WHAT YOU HAVE TO DO> If a line below contains "Authentication", add it to your tally, then answer with the tally alone.

ENTRIES SHOWN>
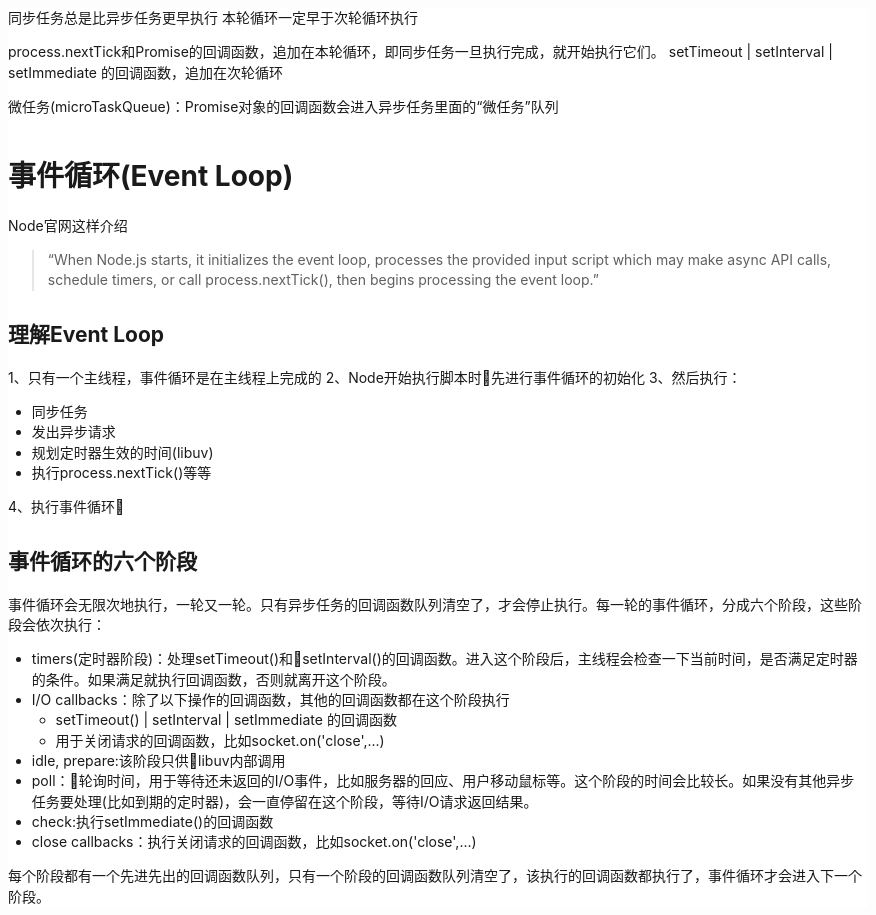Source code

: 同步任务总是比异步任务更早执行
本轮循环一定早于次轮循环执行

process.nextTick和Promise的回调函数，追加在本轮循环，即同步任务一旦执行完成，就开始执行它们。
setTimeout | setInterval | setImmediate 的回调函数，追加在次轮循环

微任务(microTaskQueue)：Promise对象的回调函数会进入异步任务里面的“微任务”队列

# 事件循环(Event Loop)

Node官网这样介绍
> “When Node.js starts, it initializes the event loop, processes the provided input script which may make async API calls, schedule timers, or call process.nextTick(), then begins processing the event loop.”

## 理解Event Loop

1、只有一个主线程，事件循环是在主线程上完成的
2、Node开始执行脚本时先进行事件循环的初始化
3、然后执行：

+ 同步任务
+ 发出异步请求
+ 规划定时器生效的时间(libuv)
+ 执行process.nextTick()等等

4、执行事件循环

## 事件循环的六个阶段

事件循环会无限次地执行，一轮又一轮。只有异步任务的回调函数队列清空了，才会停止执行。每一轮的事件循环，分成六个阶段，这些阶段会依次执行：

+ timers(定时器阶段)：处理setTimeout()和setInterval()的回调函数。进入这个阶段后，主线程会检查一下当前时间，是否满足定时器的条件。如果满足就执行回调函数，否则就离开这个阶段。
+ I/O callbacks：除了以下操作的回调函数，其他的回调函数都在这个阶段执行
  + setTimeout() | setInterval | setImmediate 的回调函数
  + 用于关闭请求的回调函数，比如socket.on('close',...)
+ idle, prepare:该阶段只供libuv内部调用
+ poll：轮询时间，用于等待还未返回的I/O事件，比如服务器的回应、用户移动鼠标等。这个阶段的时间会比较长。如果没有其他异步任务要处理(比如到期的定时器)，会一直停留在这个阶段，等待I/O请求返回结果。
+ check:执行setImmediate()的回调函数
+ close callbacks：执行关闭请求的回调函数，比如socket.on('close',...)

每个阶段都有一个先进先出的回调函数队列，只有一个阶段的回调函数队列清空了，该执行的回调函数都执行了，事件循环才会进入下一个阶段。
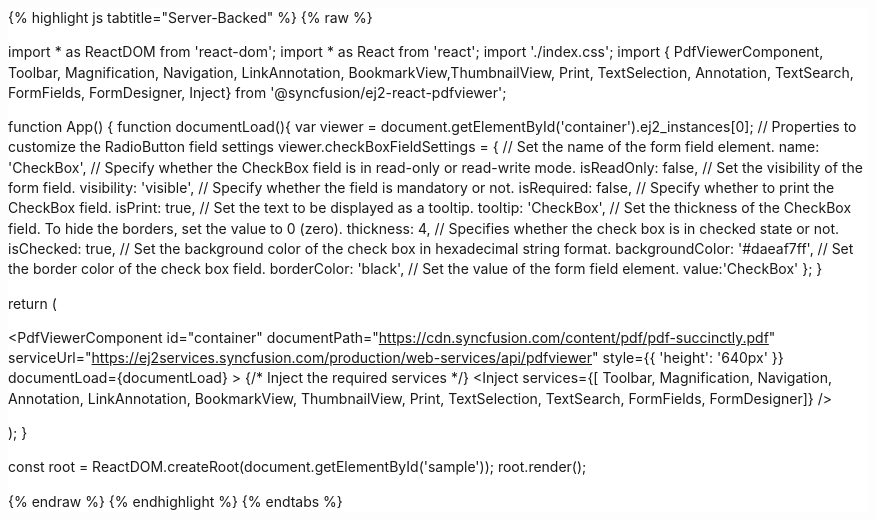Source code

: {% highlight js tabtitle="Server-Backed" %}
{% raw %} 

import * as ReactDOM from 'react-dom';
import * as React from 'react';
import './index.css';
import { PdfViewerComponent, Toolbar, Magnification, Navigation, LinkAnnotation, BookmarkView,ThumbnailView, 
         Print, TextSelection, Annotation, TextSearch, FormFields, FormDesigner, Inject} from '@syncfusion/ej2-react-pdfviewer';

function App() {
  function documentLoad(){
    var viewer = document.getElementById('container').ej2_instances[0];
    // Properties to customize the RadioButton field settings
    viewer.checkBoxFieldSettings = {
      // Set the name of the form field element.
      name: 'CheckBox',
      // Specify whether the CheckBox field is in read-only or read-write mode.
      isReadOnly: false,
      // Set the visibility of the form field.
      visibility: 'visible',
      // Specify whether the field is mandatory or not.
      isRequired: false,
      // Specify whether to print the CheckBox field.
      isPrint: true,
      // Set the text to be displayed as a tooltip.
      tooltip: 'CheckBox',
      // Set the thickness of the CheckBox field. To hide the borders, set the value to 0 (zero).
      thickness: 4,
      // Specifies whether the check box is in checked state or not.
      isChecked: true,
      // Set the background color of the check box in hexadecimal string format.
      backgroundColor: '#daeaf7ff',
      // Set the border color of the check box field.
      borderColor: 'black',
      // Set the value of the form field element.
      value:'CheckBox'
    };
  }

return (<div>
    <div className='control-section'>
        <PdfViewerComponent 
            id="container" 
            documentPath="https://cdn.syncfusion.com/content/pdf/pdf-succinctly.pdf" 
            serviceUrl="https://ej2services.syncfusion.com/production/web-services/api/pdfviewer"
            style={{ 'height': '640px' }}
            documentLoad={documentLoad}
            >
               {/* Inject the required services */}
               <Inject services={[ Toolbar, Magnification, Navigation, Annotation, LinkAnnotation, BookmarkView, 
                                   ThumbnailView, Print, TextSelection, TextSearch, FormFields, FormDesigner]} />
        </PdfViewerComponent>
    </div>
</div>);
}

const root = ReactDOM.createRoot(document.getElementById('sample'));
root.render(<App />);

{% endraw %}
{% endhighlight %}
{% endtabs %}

* * *

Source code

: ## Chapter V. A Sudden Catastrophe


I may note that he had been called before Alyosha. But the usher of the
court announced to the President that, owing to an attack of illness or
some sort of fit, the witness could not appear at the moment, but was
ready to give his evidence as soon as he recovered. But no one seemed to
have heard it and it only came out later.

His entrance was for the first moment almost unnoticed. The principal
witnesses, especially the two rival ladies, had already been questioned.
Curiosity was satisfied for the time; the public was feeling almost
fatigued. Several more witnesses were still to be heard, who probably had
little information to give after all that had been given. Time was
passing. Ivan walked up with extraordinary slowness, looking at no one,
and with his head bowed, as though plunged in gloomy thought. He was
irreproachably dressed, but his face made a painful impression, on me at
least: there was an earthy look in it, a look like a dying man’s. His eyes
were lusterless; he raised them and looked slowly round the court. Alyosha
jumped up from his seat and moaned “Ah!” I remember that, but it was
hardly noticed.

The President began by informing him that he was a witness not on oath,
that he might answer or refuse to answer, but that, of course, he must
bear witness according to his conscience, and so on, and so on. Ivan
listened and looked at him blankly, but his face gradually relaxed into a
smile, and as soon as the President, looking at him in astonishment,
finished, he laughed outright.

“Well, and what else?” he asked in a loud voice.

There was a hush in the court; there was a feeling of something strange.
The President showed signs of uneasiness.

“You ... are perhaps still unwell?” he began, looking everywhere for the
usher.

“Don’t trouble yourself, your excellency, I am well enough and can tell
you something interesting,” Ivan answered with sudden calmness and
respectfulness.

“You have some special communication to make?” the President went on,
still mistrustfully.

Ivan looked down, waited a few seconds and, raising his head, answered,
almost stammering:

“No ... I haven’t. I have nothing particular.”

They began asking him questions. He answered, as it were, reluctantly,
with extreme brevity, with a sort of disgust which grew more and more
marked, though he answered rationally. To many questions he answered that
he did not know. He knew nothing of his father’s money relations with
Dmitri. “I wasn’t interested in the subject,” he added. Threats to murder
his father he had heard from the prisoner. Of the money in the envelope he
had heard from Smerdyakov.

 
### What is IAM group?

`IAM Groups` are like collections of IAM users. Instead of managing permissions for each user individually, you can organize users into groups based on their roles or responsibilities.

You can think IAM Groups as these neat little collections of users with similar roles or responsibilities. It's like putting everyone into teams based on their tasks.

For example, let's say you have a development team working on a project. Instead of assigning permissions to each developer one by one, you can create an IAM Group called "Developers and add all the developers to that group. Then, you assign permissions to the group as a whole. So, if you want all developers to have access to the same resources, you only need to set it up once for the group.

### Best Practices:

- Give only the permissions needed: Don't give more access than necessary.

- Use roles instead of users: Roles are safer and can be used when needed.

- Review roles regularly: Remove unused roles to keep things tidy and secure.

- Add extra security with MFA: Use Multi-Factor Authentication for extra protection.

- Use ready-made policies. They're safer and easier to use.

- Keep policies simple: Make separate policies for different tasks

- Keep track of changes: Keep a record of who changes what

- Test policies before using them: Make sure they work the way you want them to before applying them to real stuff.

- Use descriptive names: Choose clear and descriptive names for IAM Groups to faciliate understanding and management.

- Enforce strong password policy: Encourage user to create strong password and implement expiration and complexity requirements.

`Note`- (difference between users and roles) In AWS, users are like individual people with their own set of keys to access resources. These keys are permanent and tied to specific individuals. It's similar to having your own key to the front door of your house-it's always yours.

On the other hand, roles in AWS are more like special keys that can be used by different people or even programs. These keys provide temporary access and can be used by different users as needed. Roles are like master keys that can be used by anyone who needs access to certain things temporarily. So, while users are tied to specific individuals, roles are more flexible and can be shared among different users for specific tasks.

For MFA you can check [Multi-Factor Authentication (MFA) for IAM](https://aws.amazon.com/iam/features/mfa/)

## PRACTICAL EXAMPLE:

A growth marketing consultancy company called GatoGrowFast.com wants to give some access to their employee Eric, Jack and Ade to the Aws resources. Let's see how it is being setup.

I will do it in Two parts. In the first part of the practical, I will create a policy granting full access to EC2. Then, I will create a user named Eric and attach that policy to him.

RESULT OF THE EXERCISE> 2